I really want to sell my rat manor and get my two girls the single level critter nation. The only problem is I am a college student and I move around a lot, so it needs to fit in a car. Has anybody tried? Also if anyone in GA needs a cage, I'm selling my rat manor for $50 and I also have a super pet ferret cage that I'm selling for $80.


----------



## Lakea (Feb 12, 2009)

I don't have a CN, but do plan on getting one eventually. The thing I heard about them, though, is that they are really heavy. I suspect you would be able to take it apart to fit in a car... depending on the car.


----------



## begoodtoanimals (Dec 6, 2007)

I have a FN, so similar but that cage is not meant to be taken apart and put together again unless you have the time and muscle to take it on and by the way, it's hard to do it by yourself as well. If you have a pick up you should bfine.


----------



## crash (Jul 22, 2008)

Thanks for the input. So are there any cages that are easy to move/clean? I don't really like the wire levels of the rat manor, it is also annoying to clean. I used to have a superpet my first home for rats for my first rat...I don't want to downsize my girls but it was just so much easier.


----------



## shotcaller88 (Dec 1, 2008)

I have the Super Pet Exotics cage:
http://www.petsmart.com/product/index.jsp?productId=2753352

I really like it. It is really easy to take apart and clean. No wire shelving or ramps. It measures 30"L x 18"W x30"H, so it should fit in the back seat of most sedans (measure your vehicle first). I'm really not a fan of Martin's cages. They seem kinda pricey and very fugly. The CN cages seem awesome....but for your situation I don't think they are practical.


----------



## Lakea (Feb 12, 2009)

Yes I second the Super Pet, that is what I have. It is very easy to take apart and reassemble and very light weight.

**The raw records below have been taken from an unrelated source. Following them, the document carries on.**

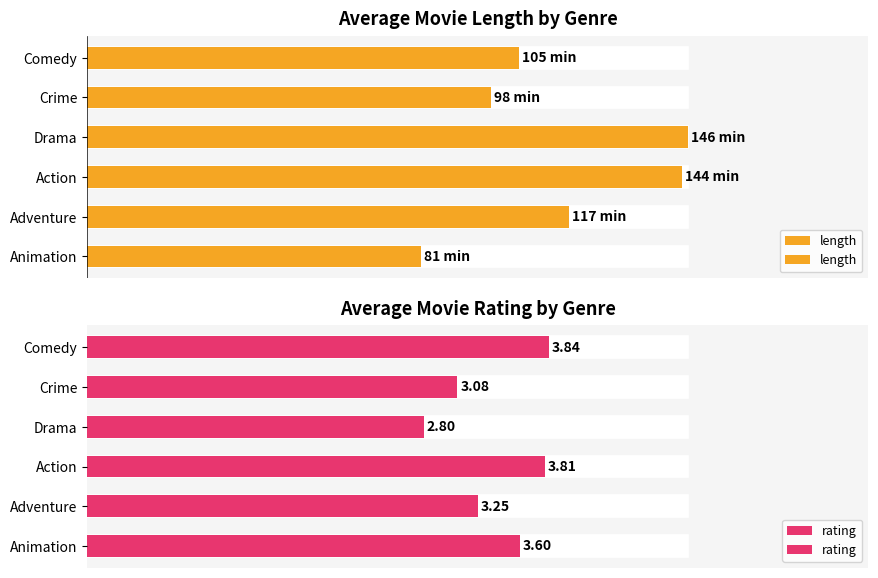

What are all the series names shown in the legend?

length, rating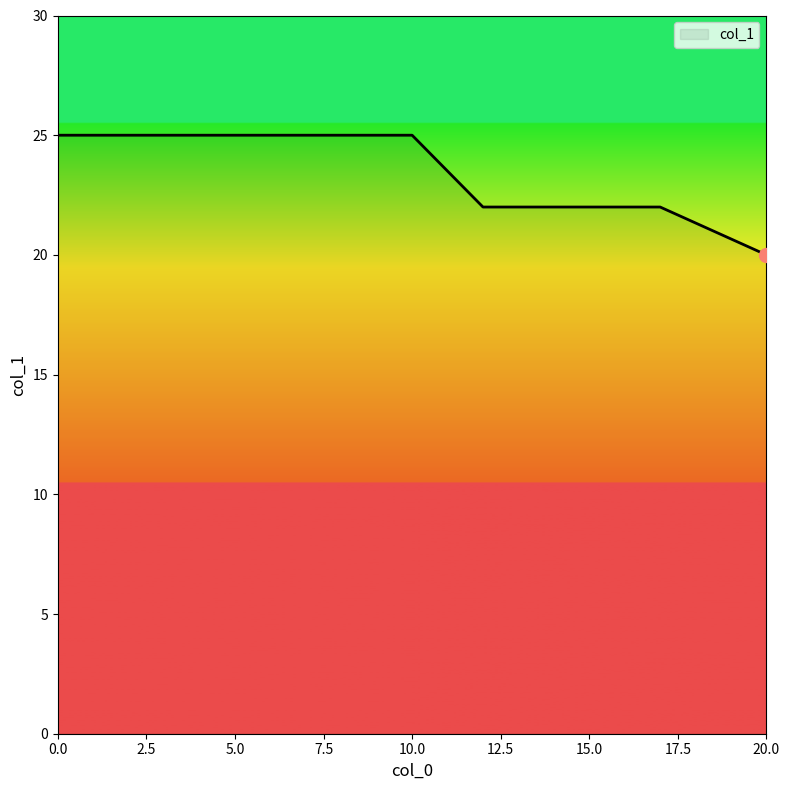

What is the sum of all values?

136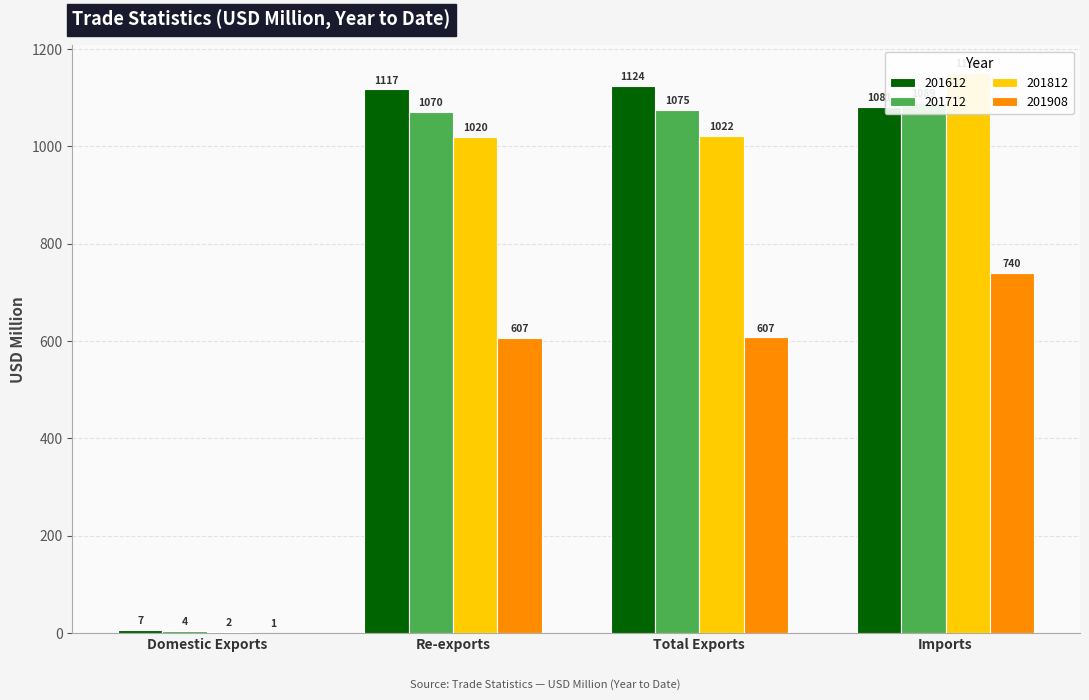

The value of 201712 at Imports is 1088.8. True or false?

True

My girls love all the levels too, they just pitter patter up and down them all night.


----------



## CalicoJenn (Aug 29, 2008)

I have a FN and a CN, the CN slips together and would not be hard to disassemble, a single story should fit in a back seat if you take the stand off. I have had bad experience with the SP cages, my rats destroyed the shelves and chewed right out of the pan in a matter of days.


----------



## homebody (Jan 26, 2009)

I had the Super Pet Deluxe Rat thing, which I have come to agree was really far too small for them in width and very awkward with the ramps. Also, I'm not a fan of the plastic shelves on any Super Pet. Mine never latch on evenly or smoothly and taking them out to clean is a pain in the behind. I just got the single level Critter Nation, and my two girls love it. I mean, I can actually see a change in them and I think they adore it. It's true that it was about 60 pounds, but it really wasn't too hard to assemble... no tools or screws or anything so at least there's that. I'm sure yours would be happy in anything you were planning to get, but I adore my CN. It is bigger than I really imagined it would be, even knowing the dimensions, though... I'd say if you're going to have to move it once or twice, CN would still be worth it. Anything more than that, like every summer, fall, holiday break, go with something lighter and smaller.


----------



## crash (Jul 22, 2008)

It is so hard to find a good cage! I am very picky so that is part of my problem because I don't want another black cage. It is so dark and its hard to see my rats and their cute hammocks so that rules out the SP exotics. What about a bird cage? Also, I saw a cage called clean living where you add levels as you need them on petsmart.com. Is that one any good? I'm about to just order the critter nation and exchange my car for a truck


----------



## crash (Jul 22, 2008)

Ok, what about this one?
http://www.cheappetproducts.net/MARCHIORO_RAT_CAGE_KIT_TOM_62Q_BGE_GREEN-P68749.html


----------



## Leala (May 31, 2007)

You'll have to figure out the dimensions of that cage first. Just because it's marketed for rats doesn't mean it's entirely suitable, and pictures can be VERY deceiving.


edited for spelling mistakes


----------



## crash (Jul 22, 2008)

The dimensions are 24.5x24.5x30.75. I put them in the cage calculator and it said it could hold 5 rats.


----------



## Lakea (Feb 12, 2009)

From what I've read, the cage is pretty light weight, so it will be easy to move, and pretty easy to take apart. Some people have trouble taking out the shelves for cleaning, but eh... That cage bars are green :, just teasing. But yeah I think that would probably work good for ya  I don't actually KNOW anyone who has the cage, first time I have seen it.


----------



## Leala (May 31, 2007)

crash said:


> The dimensions are 24.5x24.5x30.75. I put them in the cage calculator and it said it could hold 5 rats.


I didn't see any dimensions mention on the link you posted, hence why cautioning about the size. If it's within your budget and it can happily house rats. I would say go for it =)


----------